Task goal: Copy the listing from the line with "What are all" through the line with "The value of Environmental", putting "key" in place of "legend" and leaving everything else the same. Don't include the pictures.

Exercise materials:

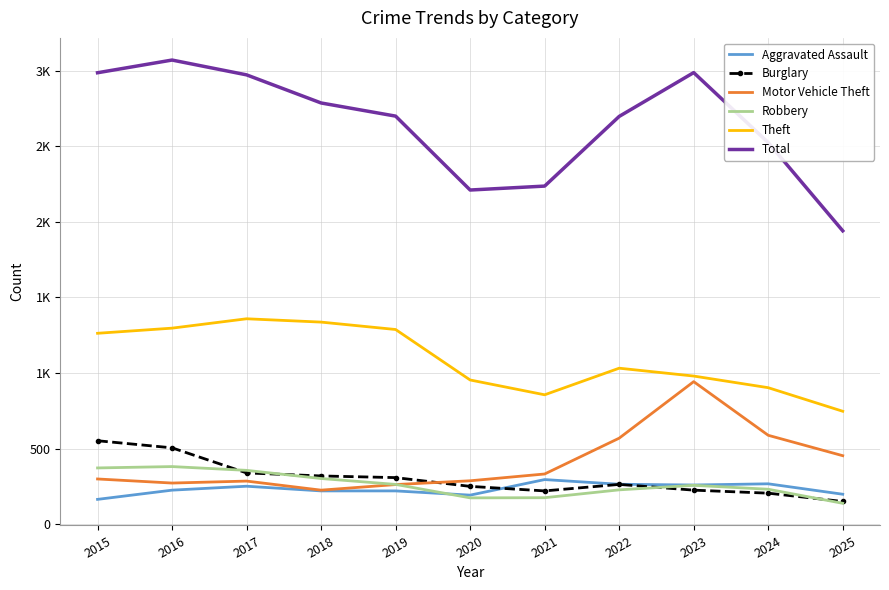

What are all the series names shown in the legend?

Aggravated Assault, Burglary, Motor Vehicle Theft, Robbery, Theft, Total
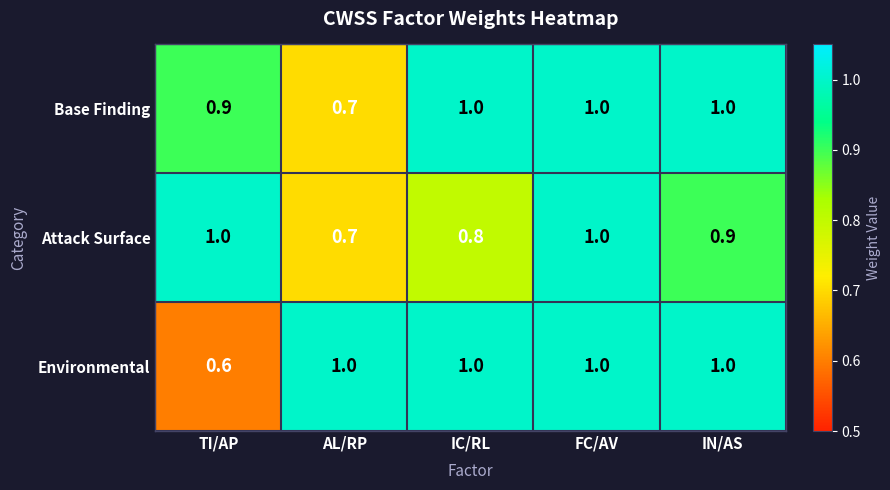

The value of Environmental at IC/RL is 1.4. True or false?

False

* * *

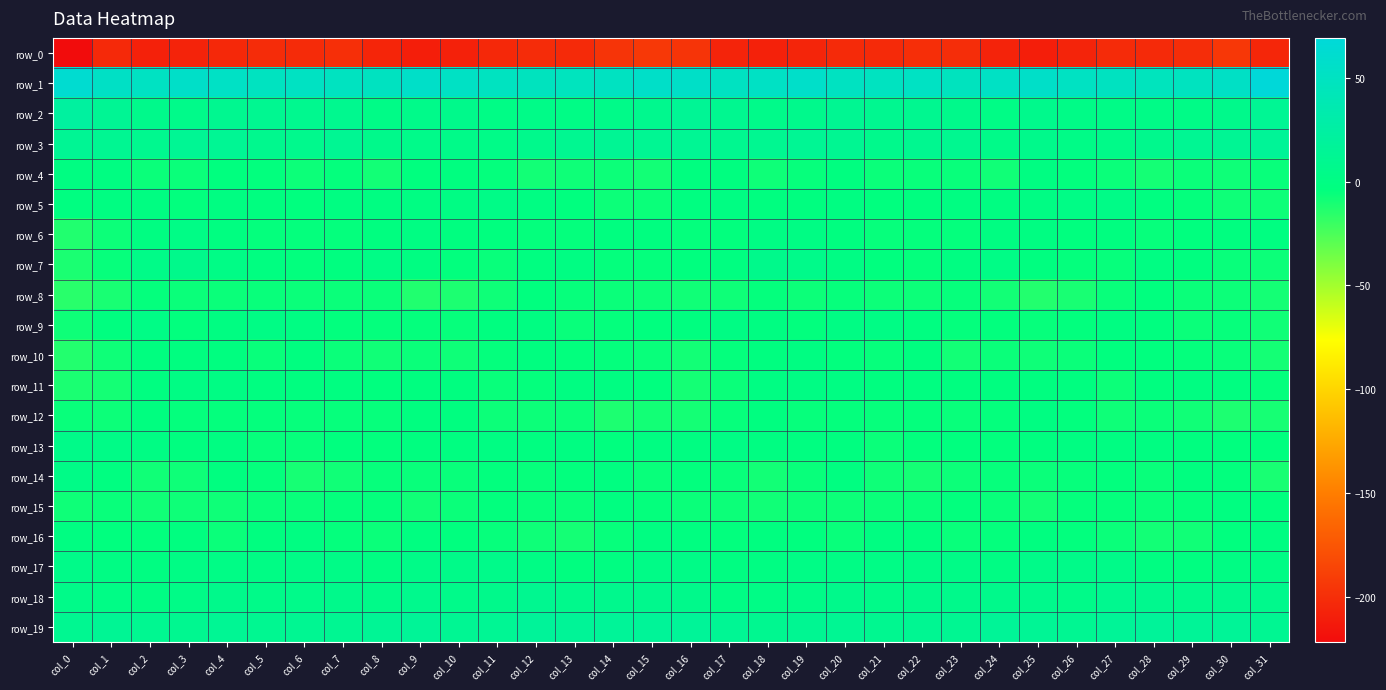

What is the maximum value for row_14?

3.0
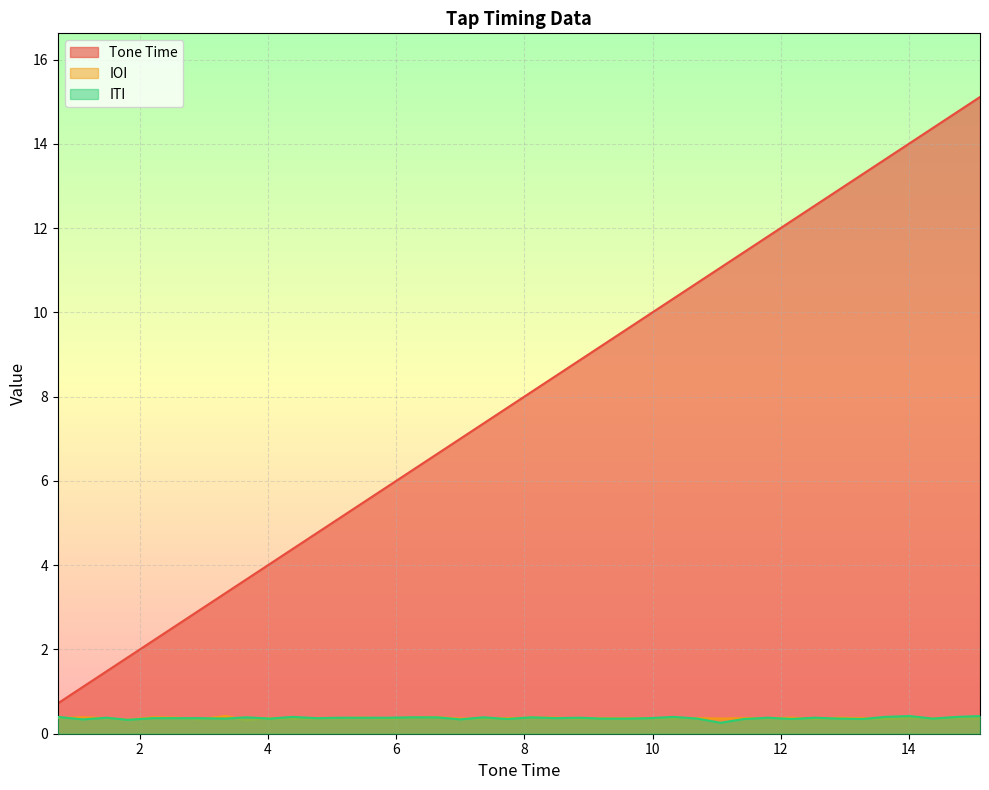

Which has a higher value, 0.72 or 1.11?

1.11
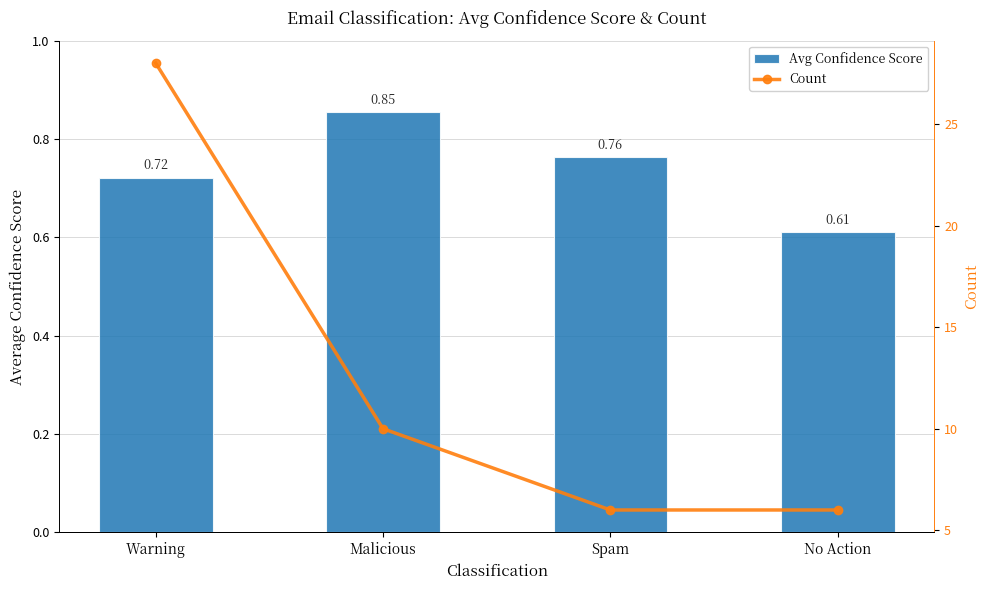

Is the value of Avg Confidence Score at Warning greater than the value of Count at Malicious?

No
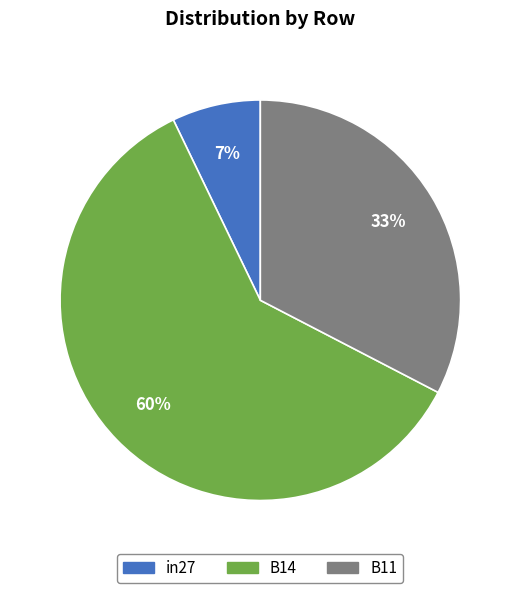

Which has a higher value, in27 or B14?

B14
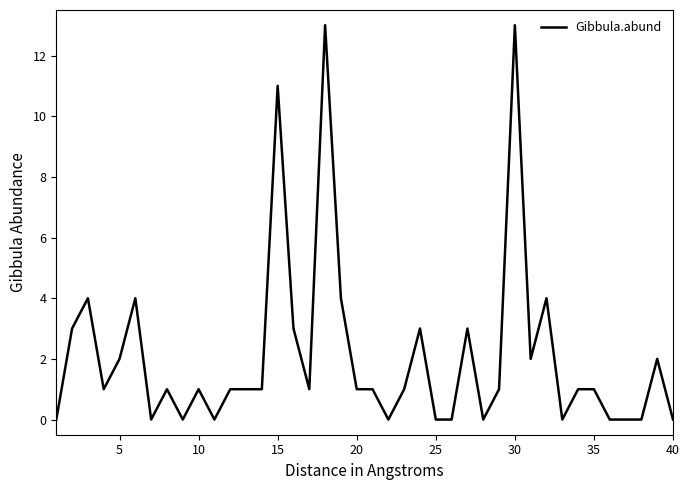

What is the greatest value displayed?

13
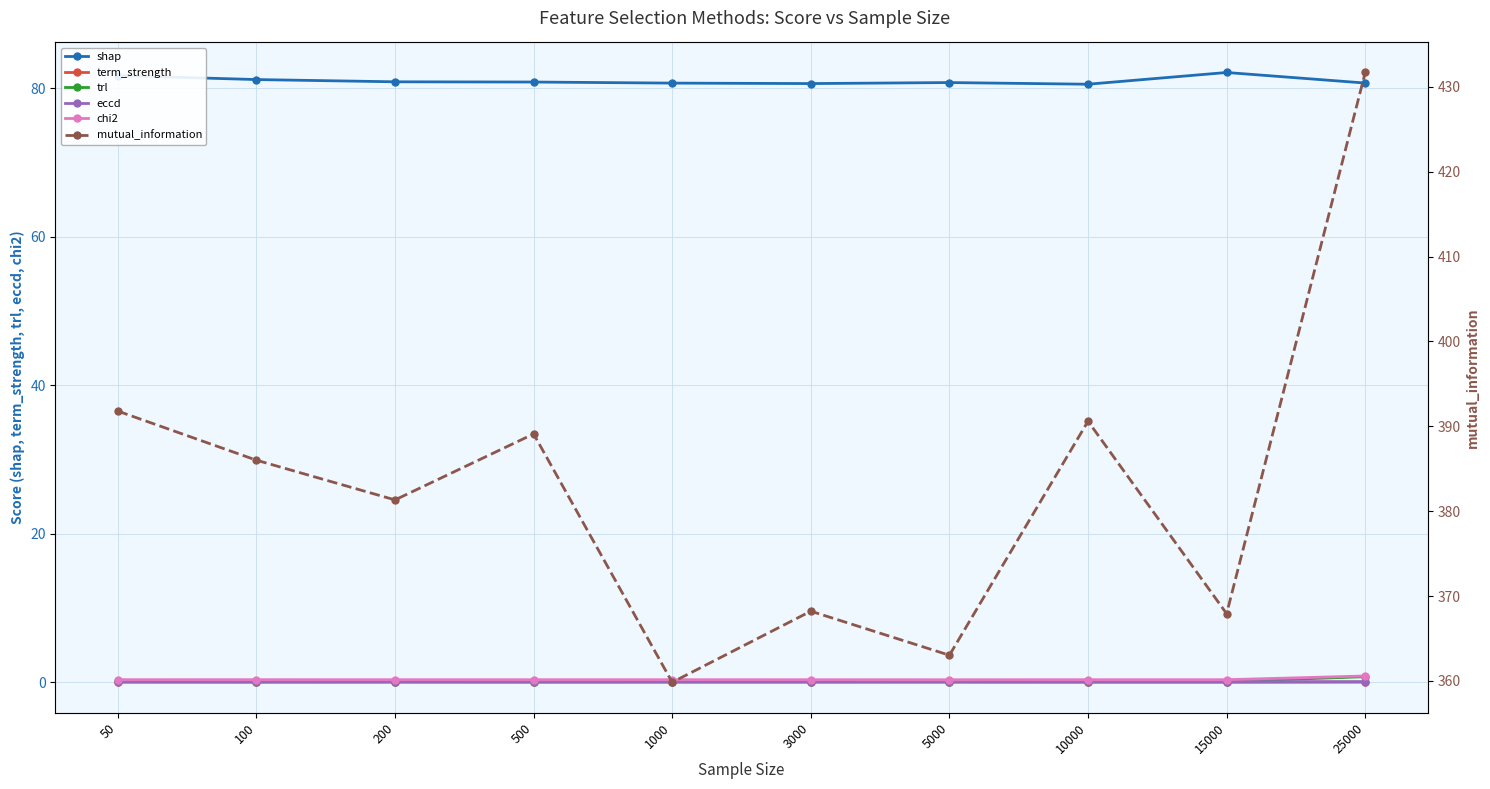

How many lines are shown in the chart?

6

Answer space:
What are all the series names shown in the key?

Aggravated Assault, Burglary, Motor Vehicle Theft, Robbery, Theft, Total

The value of Environmental at IC/RL is 1.4. True or false?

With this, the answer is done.